> **Tarefa 1**:
Reescreva em forma de lista o parágrafo do texto de estudo que começa com "Falta quase tudo", mantendo os fatos principais.
> **Tarefa 2**:
Por favor, indique se cada afirmação concorda com o texto de estudo, respondendo sim ou não e citando as palavras do texto que decidem a resposta.
(a) Segundo Miguel Sebastião, os médicos recebem uma máscara N95 a cada 15 dias.
(b) O secretário-geral do Sindicato dos Médicos é contra a contratação de médicos cubanos.
(c) Em seis meses, cerca de dez médicos morreram por causa do novo coronavírus.
> **Tarefa 3**:
Segundo o texto de estudo, quanto ganham por mês os médicos nacionais?

> **Texto de estudo**:
****************************************
Todo o sistema de saúde angolano, à semelhança de outros sistemas de saúde do Continente africano, são muitos frágeis, o que levou a Organização Mundial de Saúde a pedir especial atenção para ao alastramento na pandemia em África. Hoje, muitos são os que se questionam pelo facto de África não apresentar uma situação tão devastadora como, por exemplo, os países europeus, mais ricos e mais desenvolvidos.
A conversa com médico pediatra Miguel Sebastião aumenta ainda mais a nossa perplexidade, porque, e de acordo com o dirigente do Sindicato dos Médicos, no país falta tudo: recursos humanos, material hospital, medicamentos, material de biossegurança, tudo. Como exemplo, o médico disse que são atribuídas aos médicos máscaras N95 – uma a cada 15 dias.
Outra das preocupações do clínico prende-se com o facto de haver muitos médicos contaminados por covid-19, sendo que os profissionais de saúde deviam ser testados a cada 15 dias, o que não acontece, porque não há testes, mais do que isso, não há material de biossegurança suficiente para todos os médicos.
Falta quase tudo, e faltam, essencialmente médicos. O país precisa de, pelo menos, 30 mil médicos, neste momento, no serviço nacional de saúde estão pouco mais do que seis mil médicos, o que dá um médico por cada cinco mil habitantes.
Com falta de médicos é normal que Angola recrute médicos em outros países, no caso, em Cuba. O secretário-geral do Sindicato dos Médicos não tem nada contra essa contração de médicos cubanos, que são “bem-vindos”, diz, o que o choca, e acha mesmo que se enquadra numa questão de falta de respeito, é ouvir a ministra da Saúde Sílvia Lutucuta dizer que se paga aos médicos cubanos cerca de cinco mil dólares por mês, enquanto os médicos nacionais ganham entre 250 a 260 mil kwanzas por mês, ainda por cima numa situação limite, a atenderem para cima de 100 doentes por dia.
Outra das questões para que o médico pediatra chamou a atenção, é para a falta de cuidados médicos nas periferias, o que faz com que os hospitais centrais estejam permanentemente cheios, pondo em causa a saúde de todos e as condições do atendimento médico. Outra das denúncias que o dirigente sindical fez, tem a ver com a alta taxa de letalidade que a covid-19 está a provocar entre a classe médica – em seis meses morreram uma dezena de médicos devido ao novo coronavírus. E não há um cadastramento dos médicos que fazem parte dos grupos de risco – diabéticos, hipertensos, e outras comorbilidades em caso de infecção, sendo que esses mesmos médicos continuam no activo.
Finalmente, e sobre a posição do Sindicato dos Médicos relativamente à actual bastonária da Ordem dos Médicos Angolanos, Elisa Pedro Gaspar, Miguel Sebastião considera que a classe não se revê na bastonária e menos ainda na sua gestão da ordem. Para os médicos que representa – a sua maioria está na ordem regional do norte, que representa cerca de 70% dos médicos em Angola – Elisa Pedro Gaspar já não é bastonária, é, antes, alguém que resiste mas “que acabará por se afogar”, ou seja, acabará por ser formalmente destituída do cargo e a sua gestão à frente da Ordem dos Médicos de Angola deverá ser investigada.
****************************************
> **Material fornecido**:
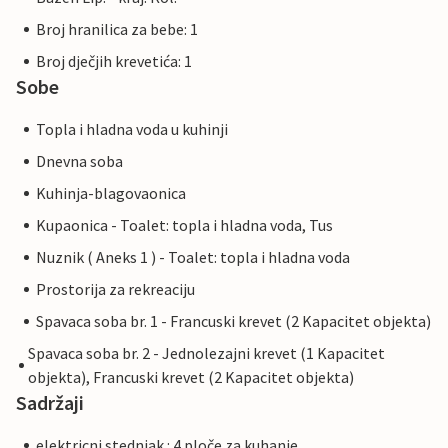
Broj hranilica za bebe: 1
Broj dječjih krevetića: 1
Sobe
Topla i hladna voda u kuhinji
Dnevna soba
Kuhinja-blagovaonica
Kupaonica - Toalet: topla i hladna voda, Tus
Nuznik ( Aneks 1 ) - Toalet: topla i hladna voda
Prostorija za rekreaciju
Spavaca soba br. 1 - Francuski krevet (2 Kapacitet objekta)
Spavaca soba br. 2 - Jednolezajni krevet (1 Kapacitet
objekta), Francuski krevet (2 Kapacitet objekta)
Sadržaji
elektricni stednjak : 4 ploče za kuhanje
****************************************
> **Resposta da tarefa 1**:
- Falta quase tudo, sobretudo médicos.
- O país precisa de, pelo menos, 30 mil médicos.
- O serviço nacional de saúde tem hoje pouco mais de seis mil médicos.
- Isso corresponde a um médico por cada cinco mil habitantes.

> **Resposta da tarefa 2**:
(a) Sim: "são atribuídas aos médicos máscaras N95 – uma a cada 15 dias".
(b) Não: "não tem nada contra essa contração de médicos cubanos".
(c) Sim: "em seis meses morreram uma dezena de médicos devido ao novo coronavírus".

> **Resposta da tarefa 3**:
Entre 250 e 260 mil kwanzas por mês.